AVAILABLE DATA -
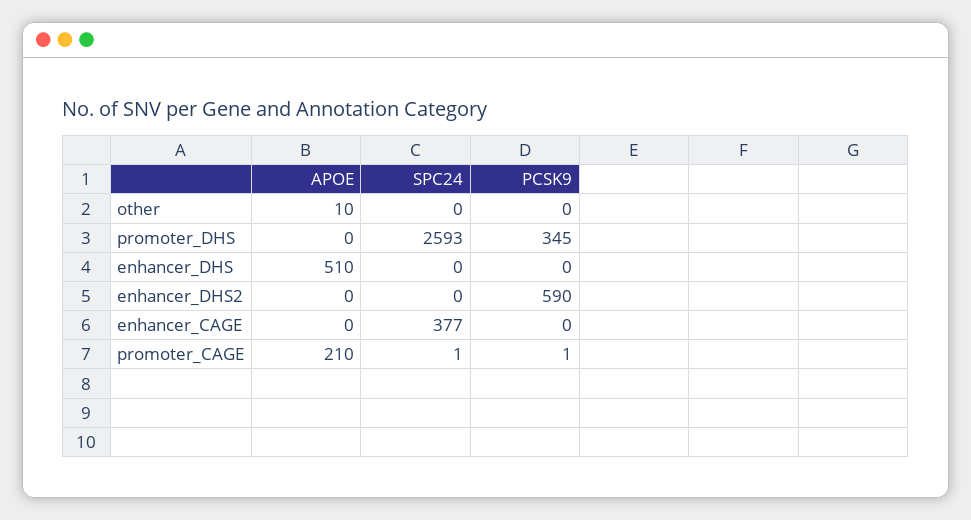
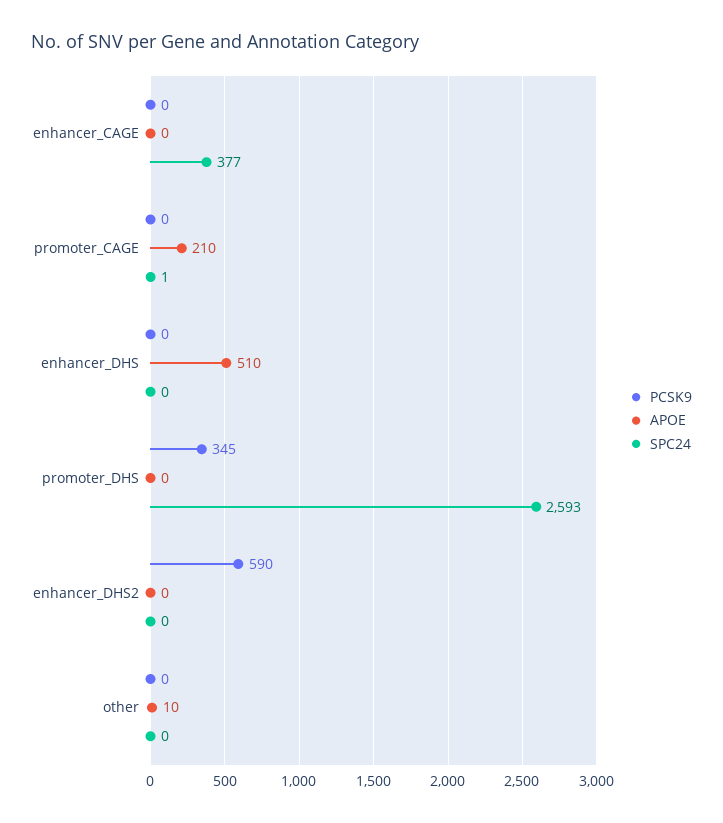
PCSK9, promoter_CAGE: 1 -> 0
---
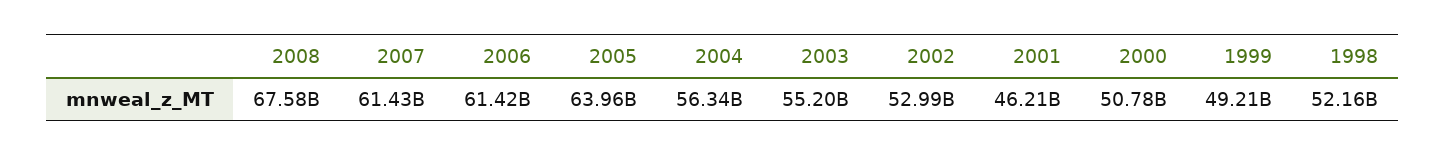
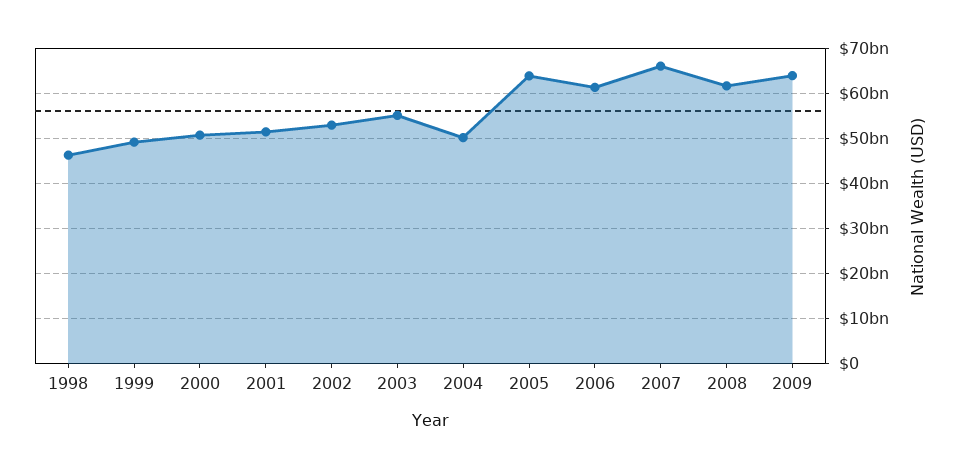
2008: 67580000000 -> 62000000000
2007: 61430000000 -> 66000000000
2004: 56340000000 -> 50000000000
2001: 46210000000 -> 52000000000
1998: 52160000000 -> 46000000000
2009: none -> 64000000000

WORK ORDER - Using the listing above, return word for word each line from the one that has "2008: 67580000000 -> 62000000000" through the one that has "2009: none -> 64000000000", and no line outside that range.

EXERCISE RESULT -
2008: 67580000000 -> 62000000000
2007: 61430000000 -> 66000000000
2004: 56340000000 -> 50000000000
2001: 46210000000 -> 52000000000
1998: 52160000000 -> 46000000000
2009: none -> 64000000000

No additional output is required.